A word-for-word retyping of the listing below is required, with the pictures dropped.
=== DATASET SECTION ===
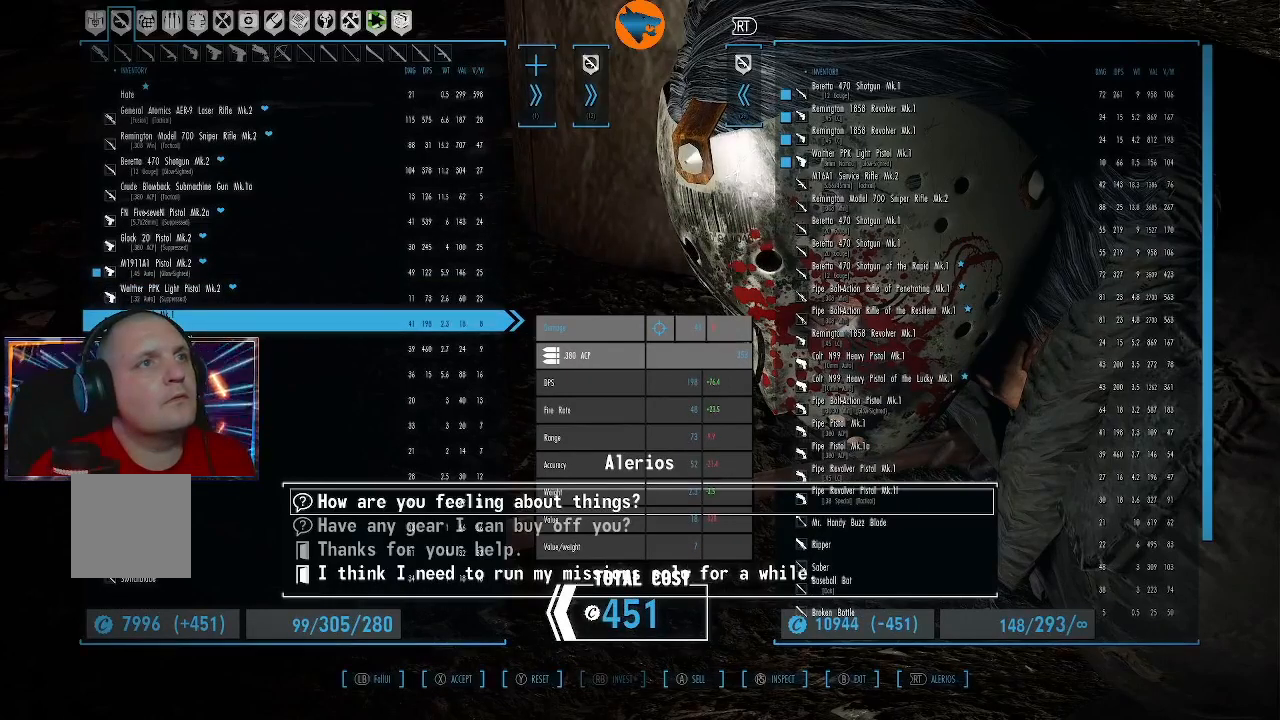
{"buttons": [], "left_stick": "center", "right_stick": "center", "events": []}
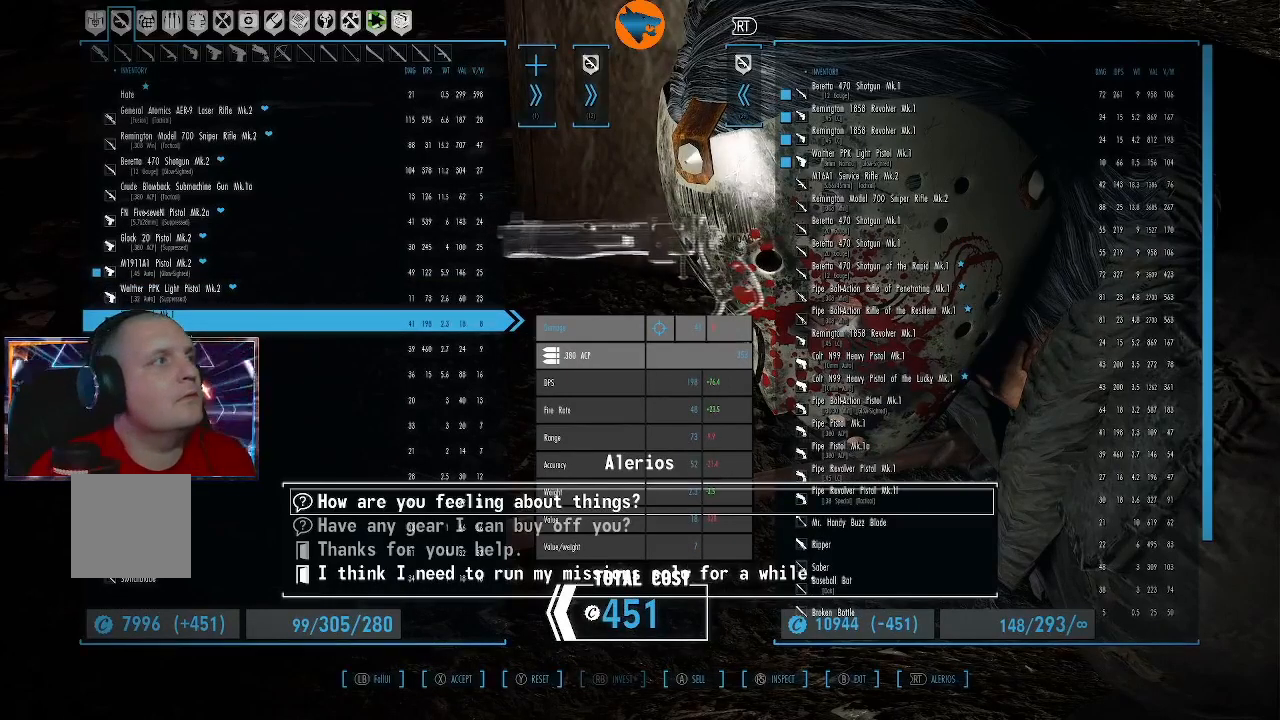
{"buttons": [], "left_stick": "center", "right_stick": "center", "events": []}
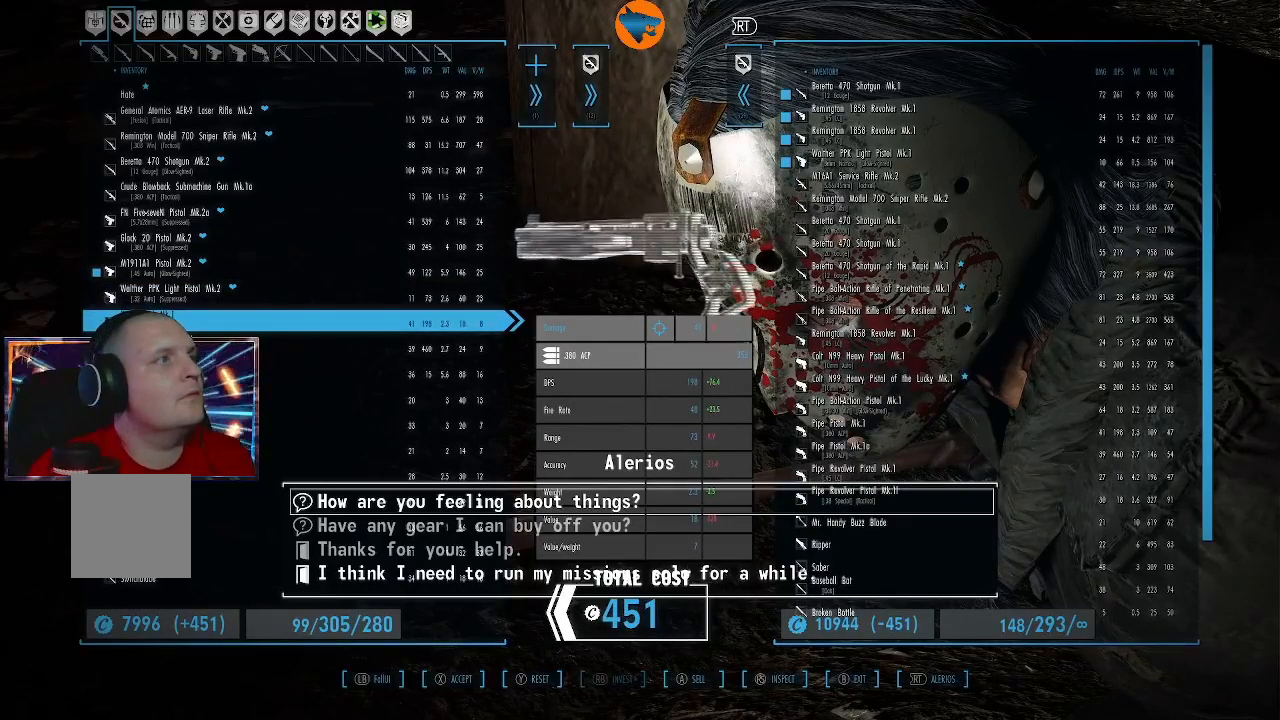
{"buttons": [], "left_stick": "center", "right_stick": "center", "events": [[133, "A", "down"], [167, "A", "up"]]}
===
## SOLVED EXERCISE
{"buttons": [], "left_stick": "center", "right_stick": "center", "events": []}
{"buttons": [], "left_stick": "center", "right_stick": "center", "events": []}
{"buttons": [], "left_stick": "center", "right_stick": "center", "events": [[133, "A", "down"], [167, "A", "up"]]}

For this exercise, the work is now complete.